Co-Branded Video

Sergio Gonzalez of 3Sixty Strategies wrote a great article for Inman about co-branded video marketing.  He said this:

Realtors have only one question of lenders: “How can you help grow my business by way of listings or prospective buyers?” Savvy Realtor/lender teams are providing the answer to that question with co-branded video marketing.

Here's a listing-video example (the one Sergio used in his article):

It makes sense.  Ultimately a buyer isn't looking for a listing, they're looking for a home. They're not going to get it without the help of both agent and lender.  Each business spends less (on video production) and gains more.

I'd suggest a few things if you're considering co-branded video.  Video is kind of "fun and sexy" - c'mon, you know it's more fun than PDFs!  That makes it easy to get caught up in "the video."  Don't.  You won't have one video. That's not where marketing & communication are going. You'll probably have dozens within the year, and hundreds before you know it.

The more you can handle all of the pieces that make up that video as assets, the better off you'll be in the long run.  Was there a script?  Get it.  Was there unused footage and B-roll?  Get it.  That nice co-brand visual? Don't just leave it on "the video" - get it and save it for the next dozen.  

Rights are also assets.  I admit, I'm not nuts about the "corporate" soundtrack here, but unless someone really didn't do their job, this music was rights-cleared.  If it's your business, make SURE the rights were cleared, keep a copy of that license and see if it gives you options for future use.

The video itself is an asset, too.  That sounds obvious but isn't.  Do both the banker and the realtor here have the master video files?  Do you?  Don't just assume that because it's on YouTube, it's a done deal. 

We advise thinking of YouTube as a channel, not a master.  Yes, putting video on YouTube (particularly short-lived stuff like listings) can be useful.  Don't use YouTube to solve your own website video, though.

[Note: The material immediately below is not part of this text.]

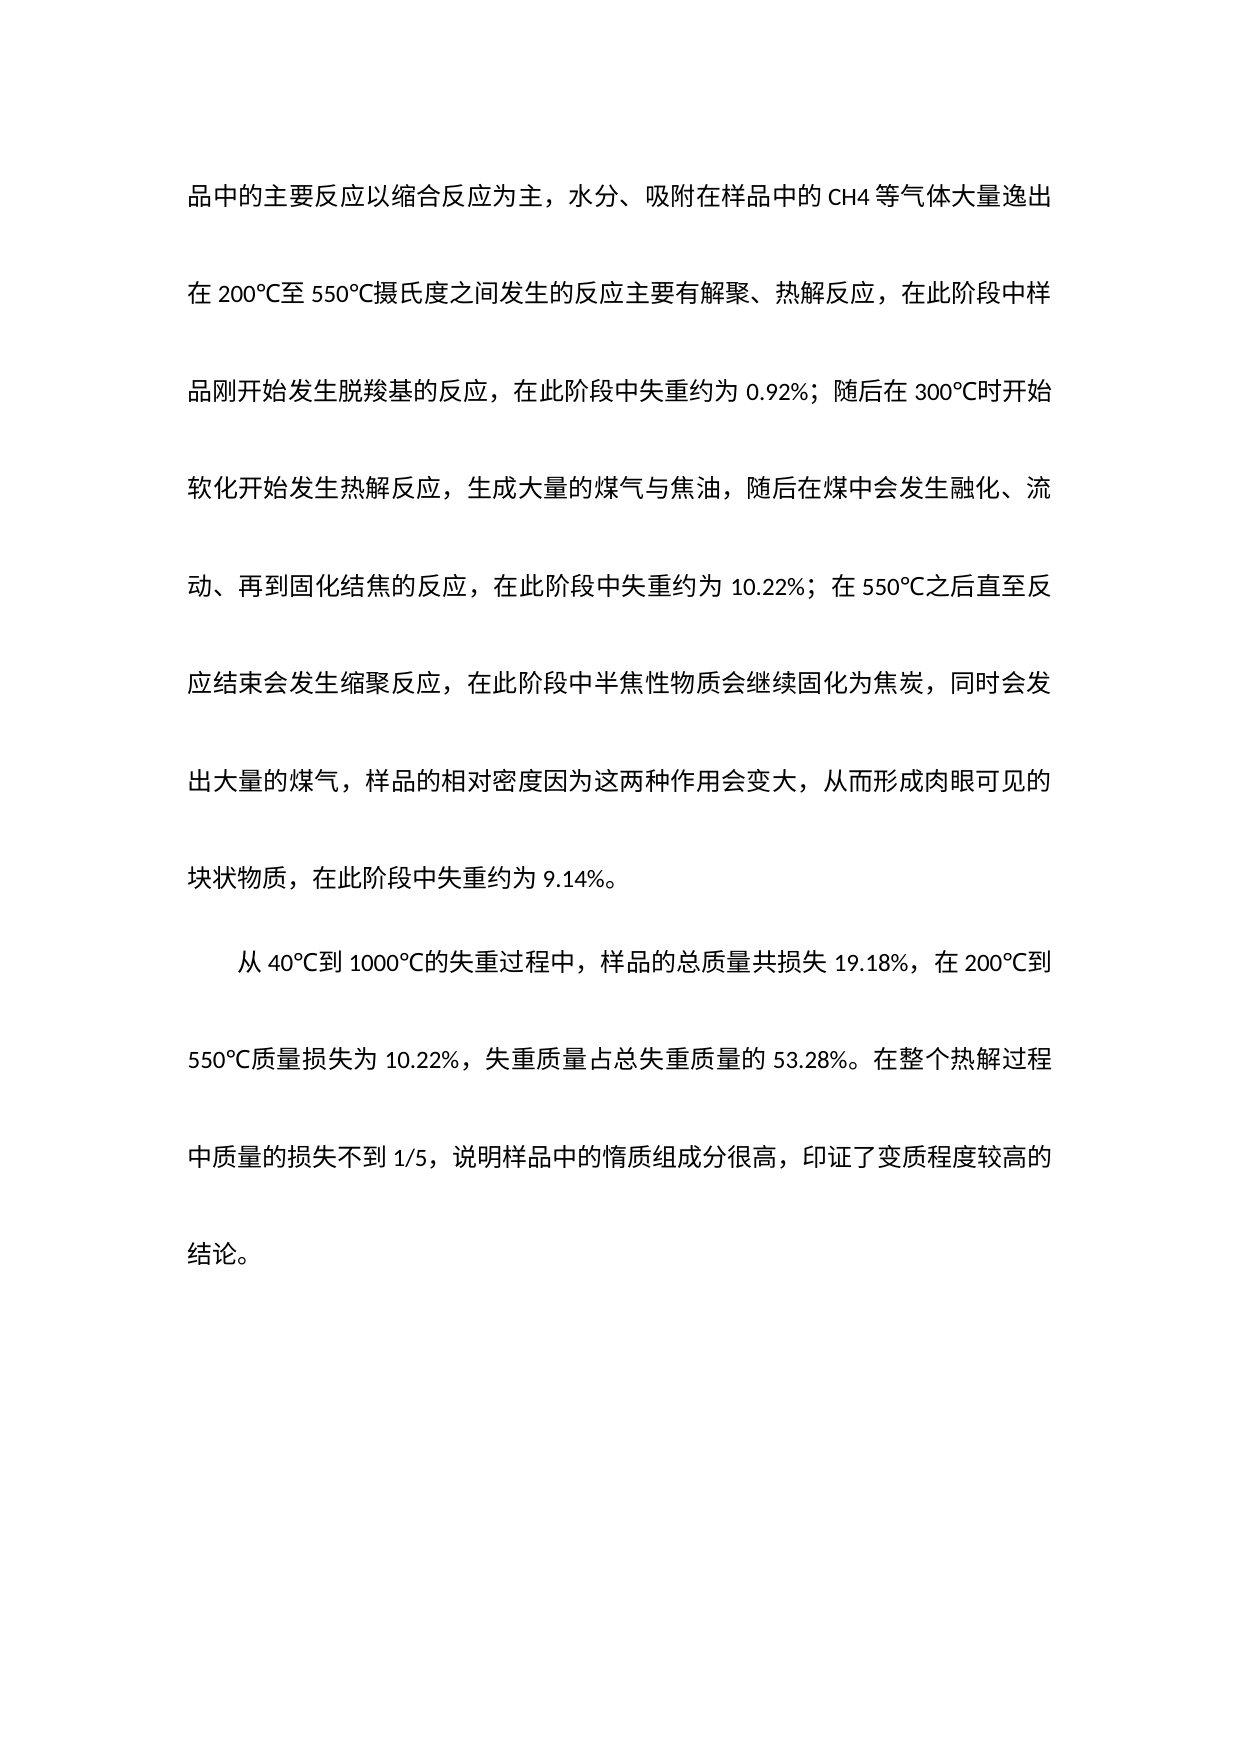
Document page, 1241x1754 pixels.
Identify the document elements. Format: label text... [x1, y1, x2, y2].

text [187, 162, 1053, 909]
text 从40℃到1000℃的失重过程中，样品的总质量共损失19.18%，在200℃到550℃质量损失为10.22%，失重质量占总失重质量的53.28%。在整个热解过程中质量的损失不到1/5，说明样品中的惰质组成分很高，印证了变质程度较高的结论。 [187, 928, 1053, 1285]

That's basically an open invitation to people to leave your site, go browse your competitors listings and then end up watching cat footage.  Use a business video hosting solution.  (We think Wistia is head-and-shoulders the best of the bunch.)

The data coming from the video is also an asset, and co-brand should mean co-data. Do both agent and banker have access to the view data for this example?  They should - it can be invaluable. 

Ask all of those "asset" questions in advance. Like it or not, you're in the media business!

Kudo to Sergio for pointing out this effective strategy. You'll see more & more it it going forward.